_What you have to do_
In your reply, print every line of the listing exactly and omit all images.
═══ Data segment ═══
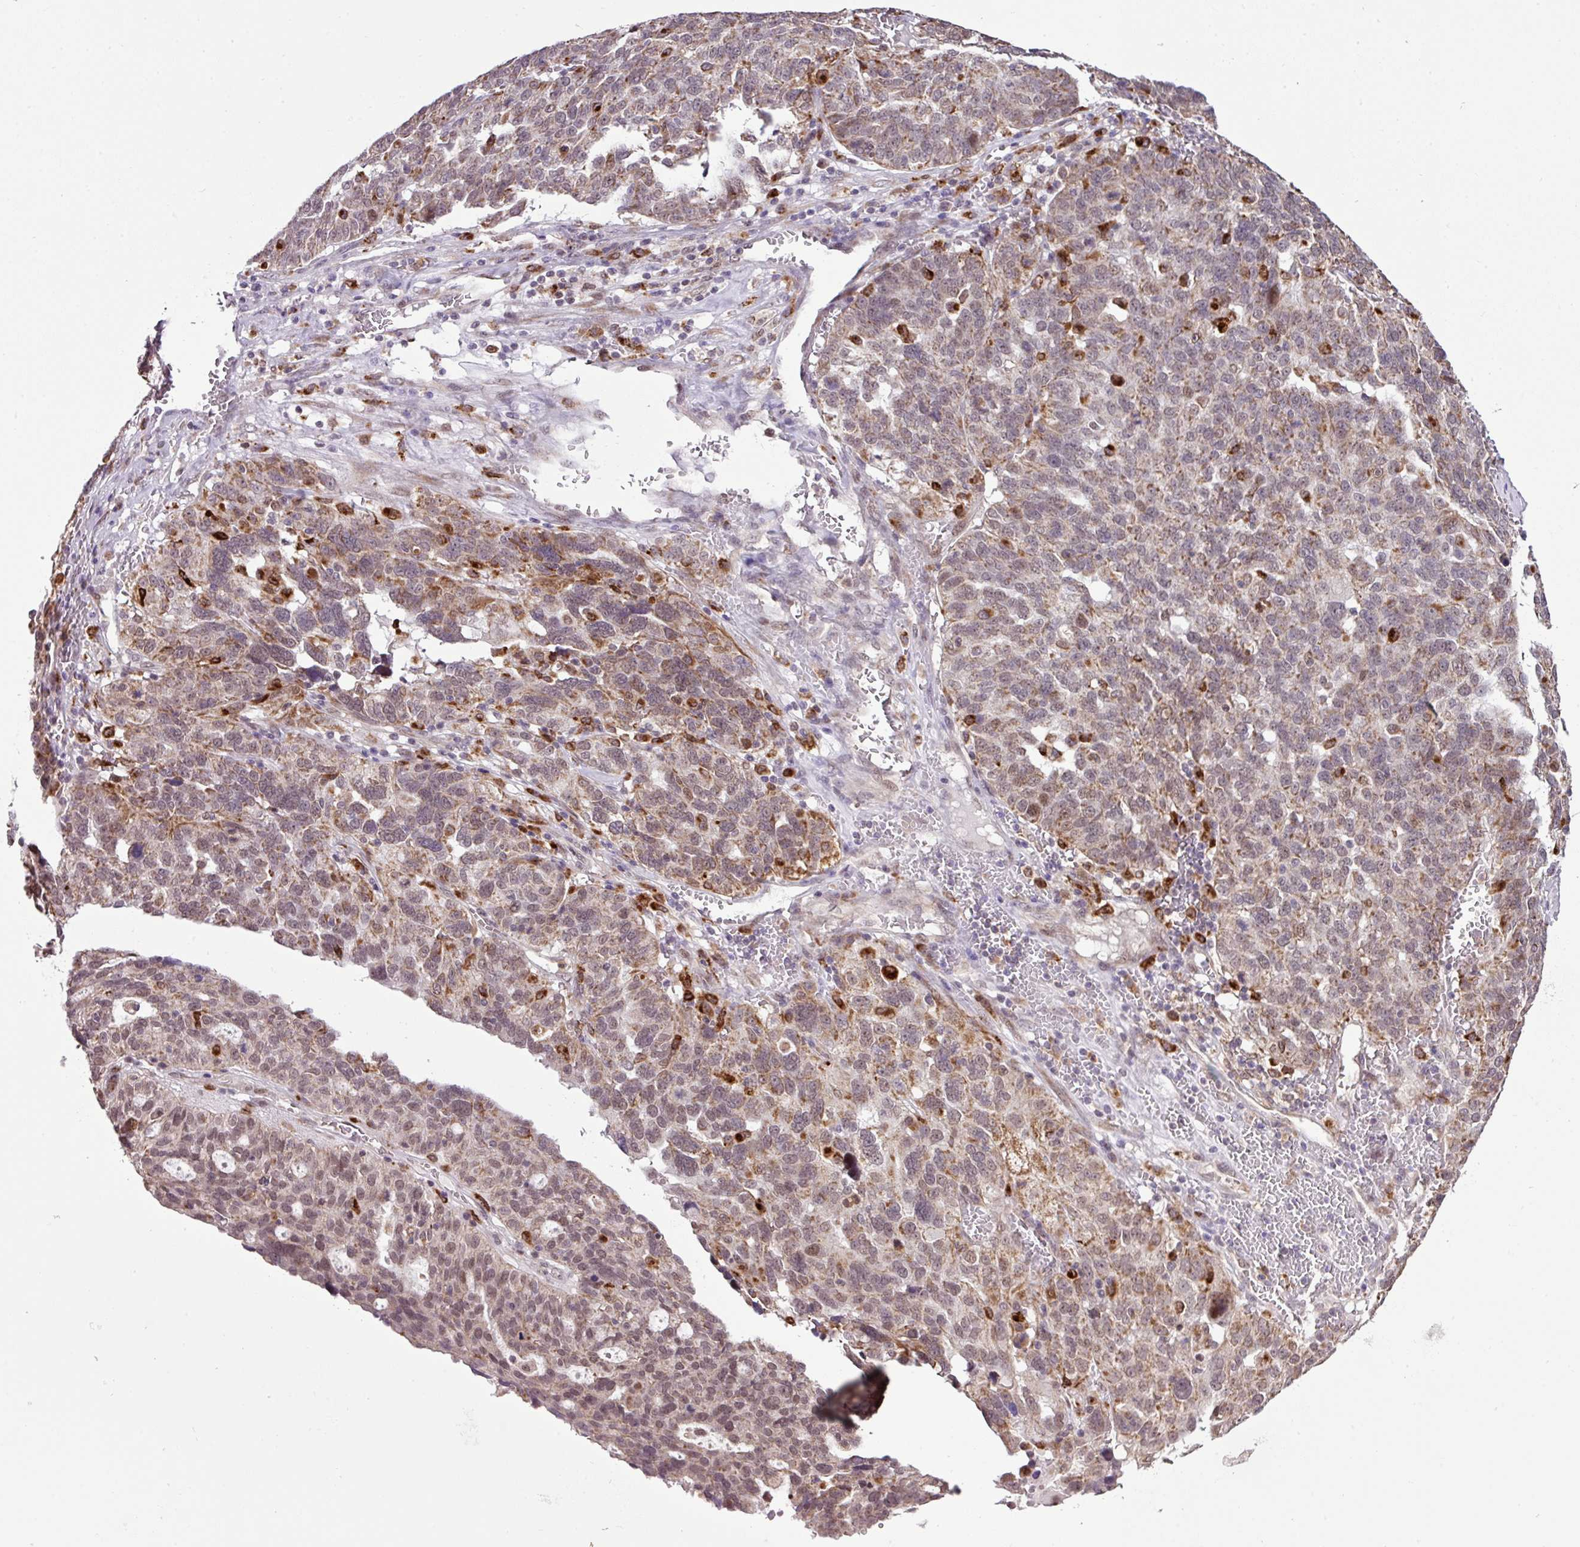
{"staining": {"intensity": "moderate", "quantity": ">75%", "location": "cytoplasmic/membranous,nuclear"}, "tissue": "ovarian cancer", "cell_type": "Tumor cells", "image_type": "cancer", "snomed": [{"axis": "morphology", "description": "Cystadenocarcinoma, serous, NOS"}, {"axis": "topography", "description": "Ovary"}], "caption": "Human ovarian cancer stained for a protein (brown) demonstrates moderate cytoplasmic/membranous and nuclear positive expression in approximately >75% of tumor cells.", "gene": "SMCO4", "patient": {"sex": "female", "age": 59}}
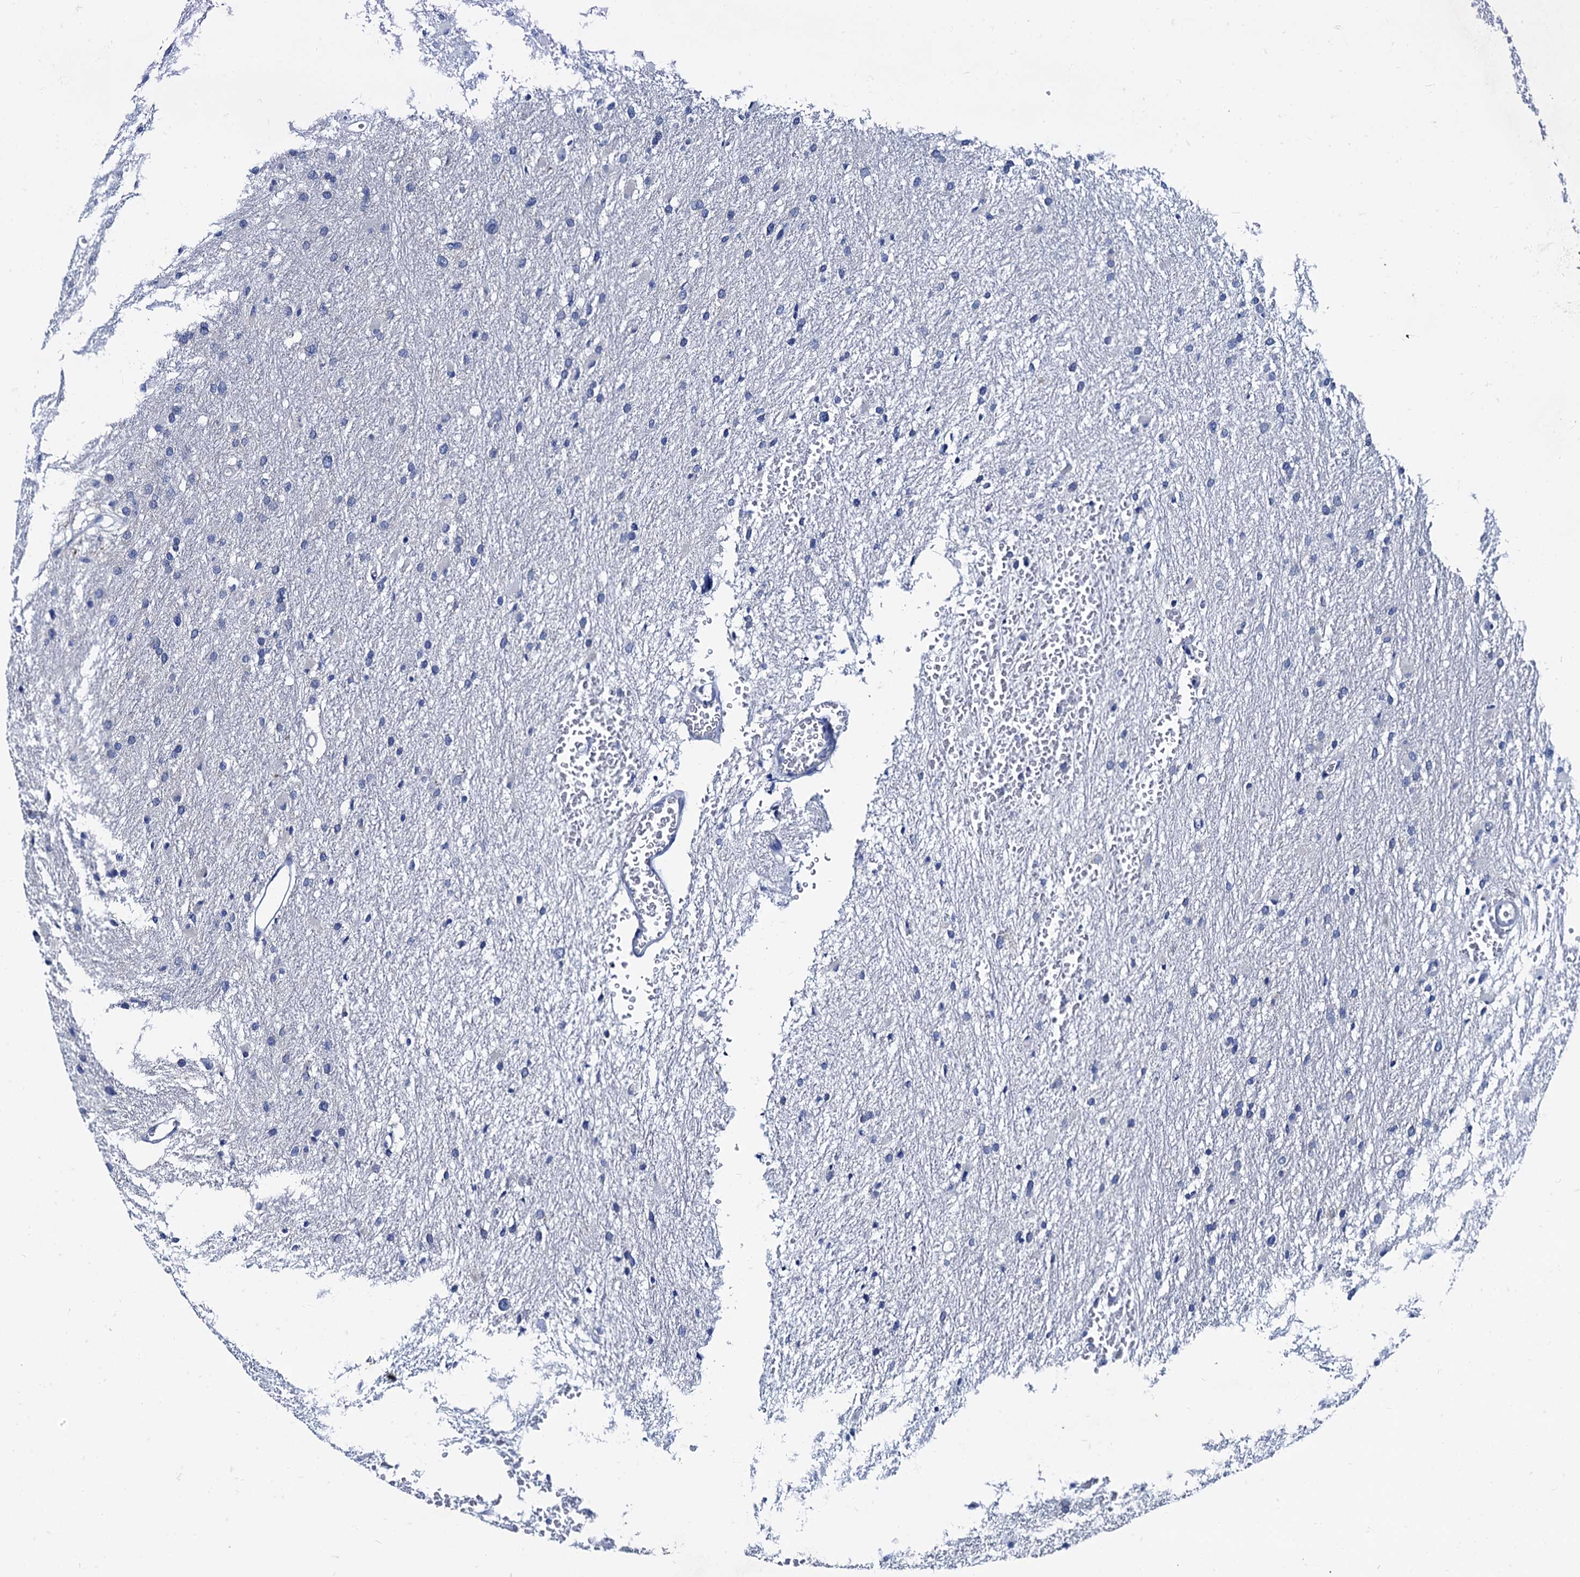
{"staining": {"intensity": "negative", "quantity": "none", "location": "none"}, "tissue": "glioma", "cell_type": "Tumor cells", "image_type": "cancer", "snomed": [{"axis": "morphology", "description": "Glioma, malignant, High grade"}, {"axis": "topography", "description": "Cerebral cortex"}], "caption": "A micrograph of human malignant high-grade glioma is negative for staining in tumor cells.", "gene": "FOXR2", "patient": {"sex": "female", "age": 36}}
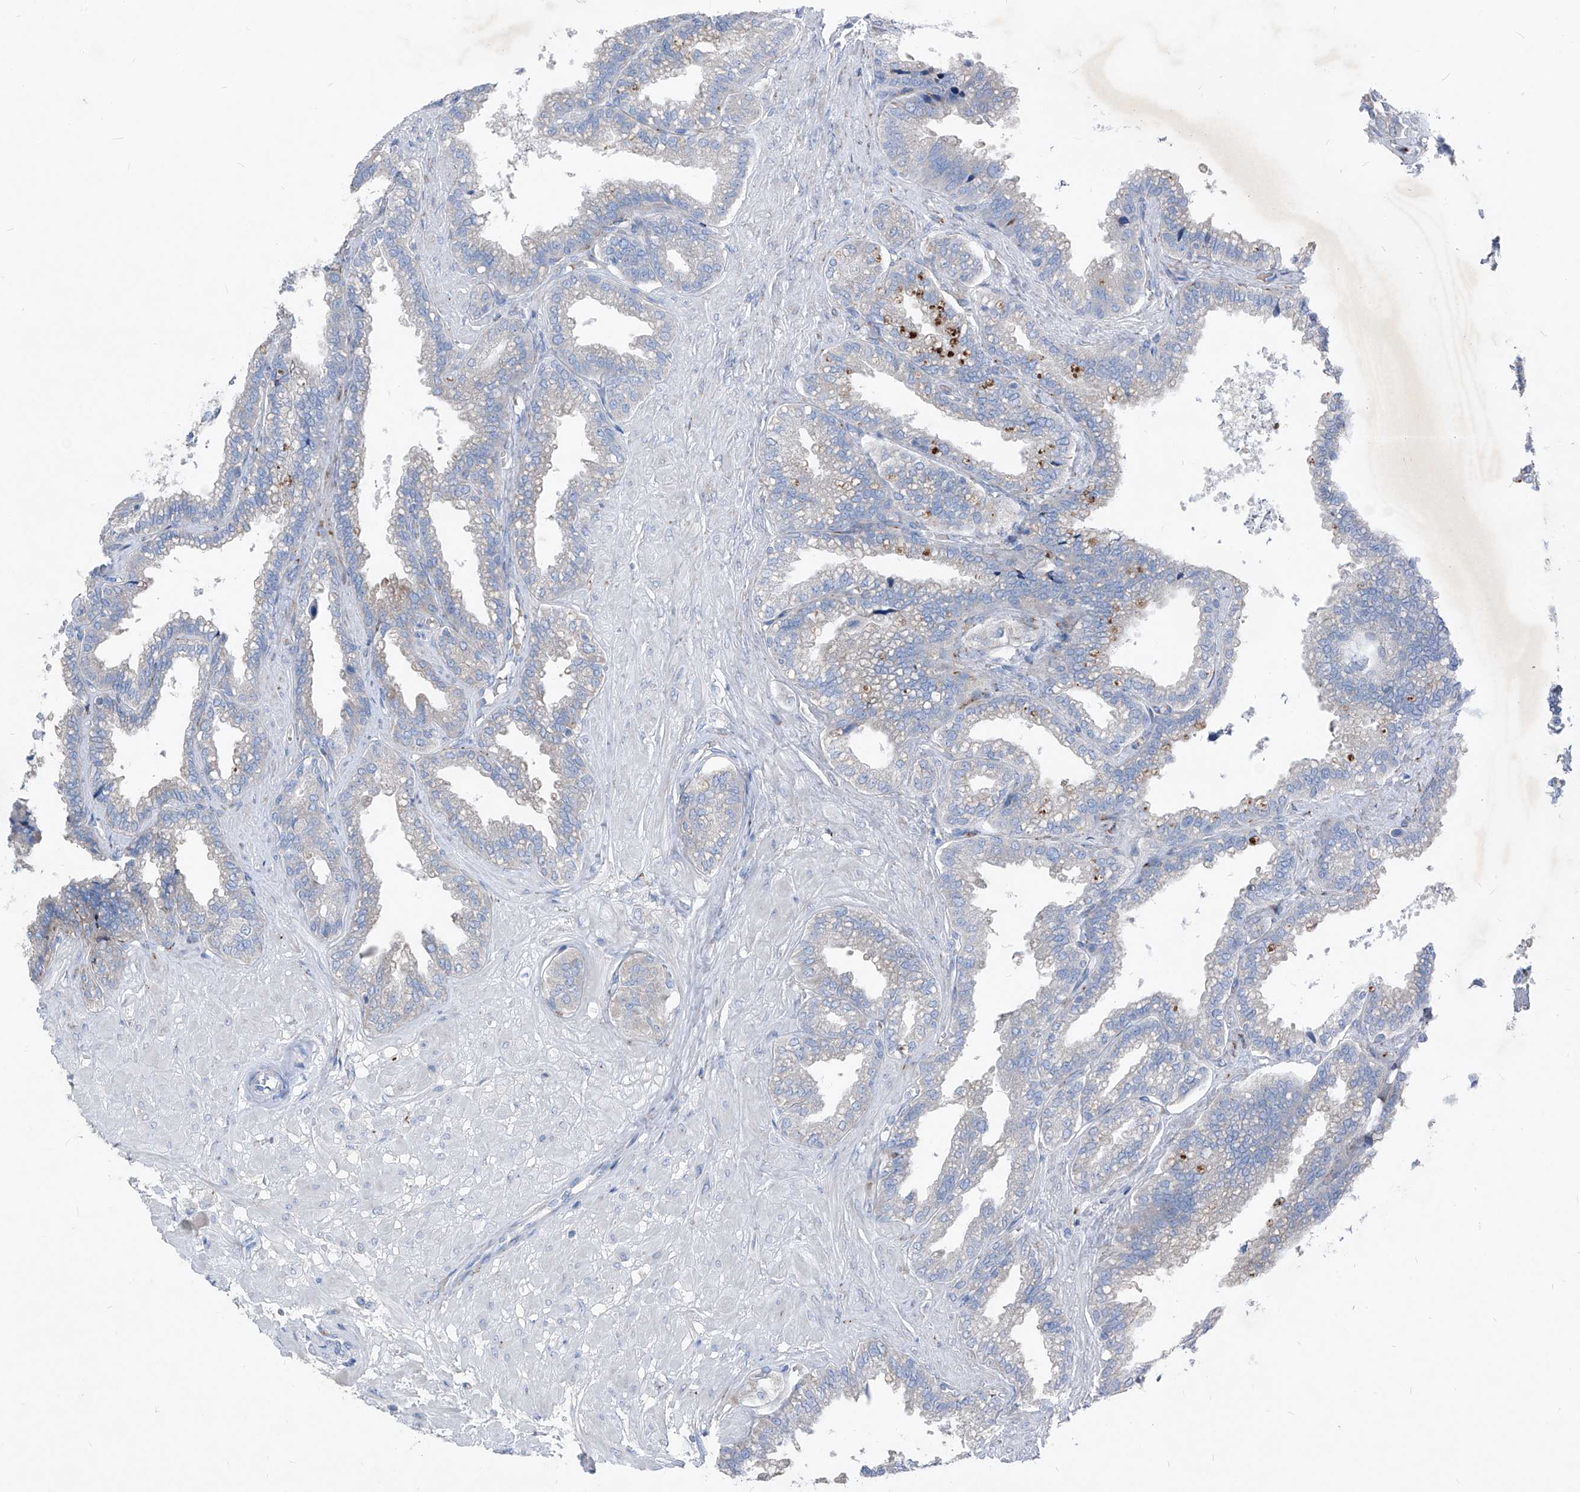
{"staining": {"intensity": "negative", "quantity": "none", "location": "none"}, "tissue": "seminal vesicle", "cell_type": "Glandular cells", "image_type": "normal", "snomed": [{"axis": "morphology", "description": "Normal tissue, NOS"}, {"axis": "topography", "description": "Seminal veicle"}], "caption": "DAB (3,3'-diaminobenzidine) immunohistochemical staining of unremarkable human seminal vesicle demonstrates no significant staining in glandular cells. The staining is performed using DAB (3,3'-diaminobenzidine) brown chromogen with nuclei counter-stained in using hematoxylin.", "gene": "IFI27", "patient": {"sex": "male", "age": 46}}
═══
_Reply_
{"staining": {"intensity": "moderate", "quantity": ">75%", "location": "cytoplasmic/membranous,nuclear"}, "tissue": "ovarian cancer", "cell_type": "Tumor cells", "image_type": "cancer", "snomed": [{"axis": "morphology", "description": "Cystadenocarcinoma, serous, NOS"}, {"axis": "topography", "description": "Ovary"}], "caption": "Human ovarian cancer stained for a protein (brown) demonstrates moderate cytoplasmic/membranous and nuclear positive expression in approximately >75% of tumor cells.", "gene": "SMCO4", "patient": {"sex": "female", "age": 59}}
{"staining": {"intensity": "negative", "quantity": "none", "location": "none"}, "tissue": "glioma", "cell_type": "Tumor cells", "image_type": "cancer", "snomed": [{"axis": "morphology", "description": "Glioma, malignant, High grade"}, {"axis": "topography", "description": "Cerebral cortex"}], "caption": "A micrograph of human malignant high-grade glioma is negative for staining in tumor cells.", "gene": "FOXR2", "patient": {"sex": "female", "age": 36}}
{"staining": {"intensity": "negative", "quantity": "none", "location": "none"}, "tissue": "seminal vesicle", "cell_type": "Glandular cells", "image_type": "normal", "snomed": [{"axis": "morphology", "description": "Normal tissue, NOS"}, {"axis": "topography", "description": "Seminal veicle"}], "caption": "DAB (3,3'-diaminobenzidine) immunohistochemical staining of unremarkable human seminal vesicle demonstrates no significant staining in glandular cells. The staining is performed using DAB (3,3'-diaminobenzidine) brown chromogen with nuclei counter-stained in using hematoxylin.", "gene": "IFI27", "patient": {"sex": "male", "age": 46}}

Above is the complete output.